FedSA: A Semi-Asynchronous Federated Learning Mechanism in Heterogeneous Edge Computing

Abstract

Federated learning (FL) involves training machine learning models over distributed edge nodes ( i.e. , workers) while facing three critical challenges, edge heterogeneity, Non-IID data and communication resource constraint. In the synchronous FL, the parameter server has to wait for the slowest workers, leading to significant waiting time due to edge heterogeneity. Though asynchronous FL can well tackle the edge heterogeneity, it requires frequent model transfers, resulting in massive communication resource consumption.

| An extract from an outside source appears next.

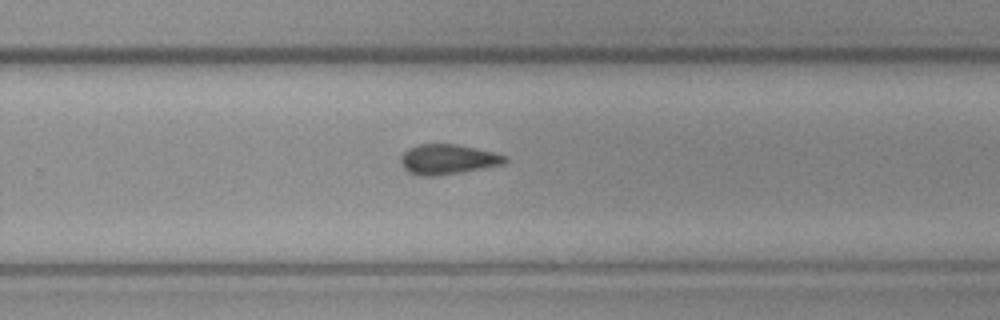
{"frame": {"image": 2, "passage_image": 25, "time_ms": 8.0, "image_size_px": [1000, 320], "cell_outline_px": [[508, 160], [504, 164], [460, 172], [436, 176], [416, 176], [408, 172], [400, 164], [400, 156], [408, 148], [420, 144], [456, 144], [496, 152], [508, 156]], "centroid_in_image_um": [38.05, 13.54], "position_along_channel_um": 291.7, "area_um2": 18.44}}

Moreover, the different relative frequency of workers participating in asynchronous updating may seriously hurt training accuracy, especially on Non-IID data. In this paper, we propose a semi-asynchronous federated learning mechanism (FedSA), where the parameter server aggregates a certain number of local models by their arrival order in each round. We theoretically analyze the quantitative relationship between the convergence bound of FedSA and different factors, e.g. , the number of participating workers in each round, the degree of data Non-IID and edge heterogeneity. Based on the convergence bound, we present an efficient algorithm to determine the number of participating workers to minimize the training completion time. To further improve the training accuracy on Non-IID data, FedSA deploys adaptive learning rates for workers by their relative participation frequency. We extend our proposed mechanism to the dynamic and multiple learning tasks scenarios. Experimental results on the testbed show that our proposed mechanism and algorithms address the three challenges more effectively than the state-of-the-art solutions.